A popularização do tema
Para o professor, um
momento importante no fortalecimento da hipótese alienígena foram os
artigos publicados por Donald Keyhoe.
Nesses escritos, que tiveram
grande repercussão, Keyhoe prega que os alienígenas nos visitam para
interferir no nosso planeta porque, na época, estávamos mudando o curso
do universo por causa da criação da bomba atômica.
A teoria ainda
declara que o governo americano sabe disso, porém esconde para evitar o
caos que a notícia traria.
No Brasil, de acordo com
Gautier, a popularização do tema inicia-se com o caso da Barra da
Tijuca, quando dois jornalistas da revista O Cruzeiro dizem ter visto
discos voadores, chegando a publicar fotos dos mesmos.
Mais tarde,
através de análises técnicas, provou-se que as fotos eram falsas. Um dos
aspectos analisados e que definiu a fraude foi a sombra do objeto
voador, visto que uma sombra daquelas só seria possível se o sol
estivesse abaixo do objeto, o que era impossível (veja foto abaixo).

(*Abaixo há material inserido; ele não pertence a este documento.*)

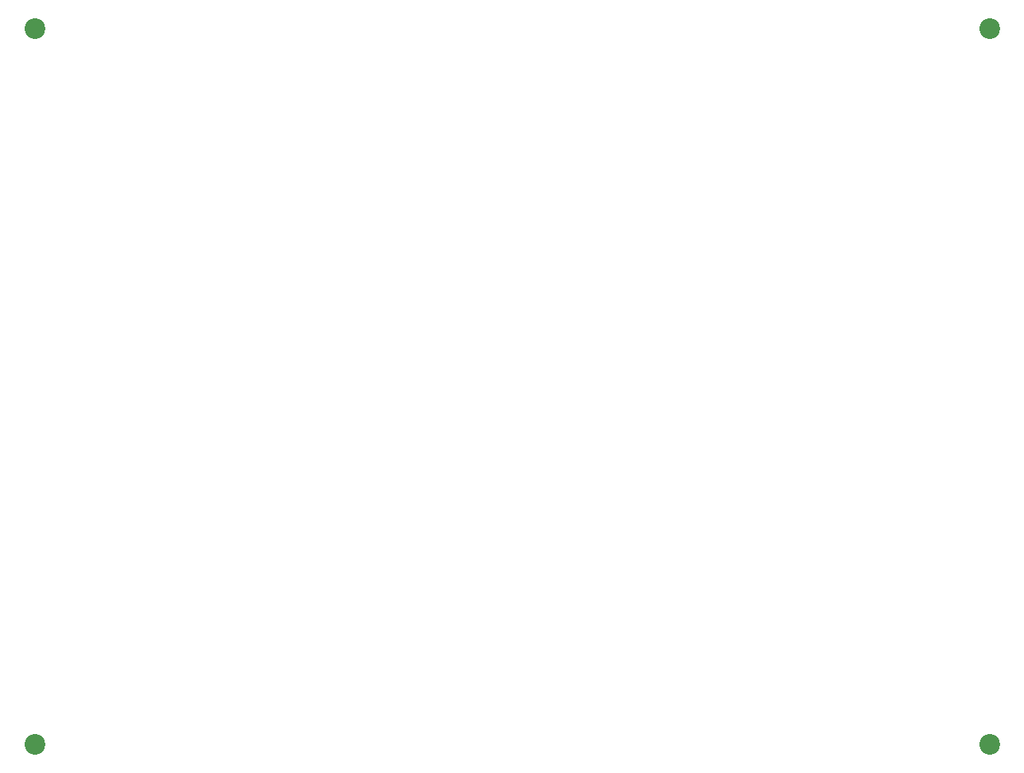
<source format=gbr>
%TF.GenerationSoftware,KiCad,Pcbnew,7.0.9*%
%TF.CreationDate,2023-11-17T21:16:10+09:00*%
%TF.ProjectId,Bottom,426f7474-6f6d-42e6-9b69-6361645f7063,rev?*%
%TF.SameCoordinates,Original*%
%TF.FileFunction,Soldermask,Bot*%
%TF.FilePolarity,Negative*%
%FSLAX46Y46*%
G04 Gerber Fmt 4.6, Leading zero omitted, Abs format (unit mm)*
G04 Created by KiCad (PCBNEW 7.0.9) date 2023-11-17 21:16:10*
%MOMM*%
%LPD*%
G01*
G04 APERTURE LIST*
%ADD10C,2.200000*%
G04 APERTURE END LIST*
D10*
%TO.C,Ref\u002A\u002A*%
X120650000Y-184150000D03*
%TD*%
%TO.C,Ref\u002A\u002A*%
X19050000Y-184150000D03*
%TD*%
%TO.C,Ref\u002A\u002A*%
X120650000Y-107950000D03*
%TD*%
%TO.C,Ref\u002A\u002A*%
X19050000Y-107950000D03*
%TD*%
M02*

</source>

Além desse caso, nos anos 50, a revista produziu 58 reportagens sobre o
assunto, o que difundiu o tema no país inteiro, devido a sua circulação
nacional.
Apesar
de fraude clara em diversos relatos de aparições e mesmo no de O
Cruzeiro, a comunidade científica brasileira demorou a analisá-los com
eficiência, visto que, na época, ela era pequena e ainda estava em fase
de formação, além de a grande maioria ter total aversão ao tema.
A consolidação dos
discos como algo não terrestre chega, segundo Gautier, somente no fim
dos anos 1950, com a popularização do tema na indústria cultural e
devido ao uso, por parte da imprensa, do termo como sinônimo de nave
extraterrestre.
A hipótese extraterrestre prevalece
“A discussão pública a
respeito do que eles eram [os discos voadores] foi francamente permeada
pelo momento histórico”. Essa é a conclusão de Gautier em sua tese.
O
ambiente político influenciou muito a definição do que eram os discos,
mas, no final, venceu a hipótese extraterrestre. Mas por quê?
Para o
professor, isso ocorreu graças a alguns fatores. O primeiro deles é a
grande atuação da indústria cultural, que usou isso, assim como revistas
e jornais, por ser uma hipótese mais interessante do que armas.
O baixo
nível de conhecimento científico, que fez com que qualquer coisa que se
visse fosse associada ao disco voador também é citado pelo autor da
tese, assim como o apelo ao inexplicável, já que os discos passaram a
ser um reduto daquilo que não é passível de explicação e muitas pessoas
se recusavam a acreditar na ciência.
O último deles é a riqueza da ideia
do visitante alienígena, que pode ser tanto aquele que vem para alertar
que o fim da guerra é necessário quanto o que vem para destruir o
planeta, podendo ser uma alegoria para diversos temas.